Below are the records. Retype exactly the lines between the lines holding "thumb cmc: (323, 251)" and "middle tip: (343, 90)", inclusive.

[Saved data entries]
• • • •
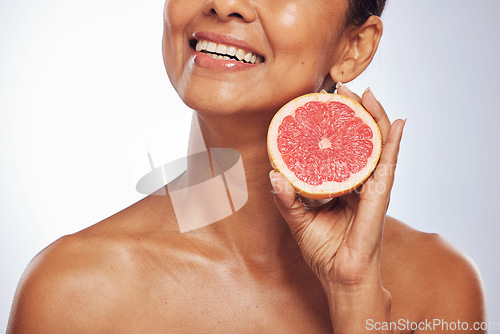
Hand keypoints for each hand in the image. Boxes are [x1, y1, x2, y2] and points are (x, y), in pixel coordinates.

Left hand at [270, 85, 404, 289]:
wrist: (340, 277)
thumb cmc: (323, 251)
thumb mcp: (298, 220)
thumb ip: (286, 199)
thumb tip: (274, 175)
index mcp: (341, 185)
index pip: (341, 148)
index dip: (335, 125)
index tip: (324, 103)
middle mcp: (359, 182)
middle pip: (360, 140)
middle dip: (354, 113)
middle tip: (343, 90)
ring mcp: (372, 188)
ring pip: (377, 145)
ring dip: (374, 118)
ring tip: (366, 95)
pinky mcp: (380, 197)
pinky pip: (389, 164)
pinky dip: (394, 142)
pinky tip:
• • • •
Reply —
thumb cmc: (323, 251)
thumb mcp: (298, 220)
thumb ip: (286, 199)
thumb tip: (274, 175)
index mcp: (341, 185)
index pip: (341, 148)
index dip: (335, 125)
index tip: (324, 103)
middle mcp: (359, 182)
middle pip: (360, 140)
middle dip: (354, 113)
middle tip: (343, 90)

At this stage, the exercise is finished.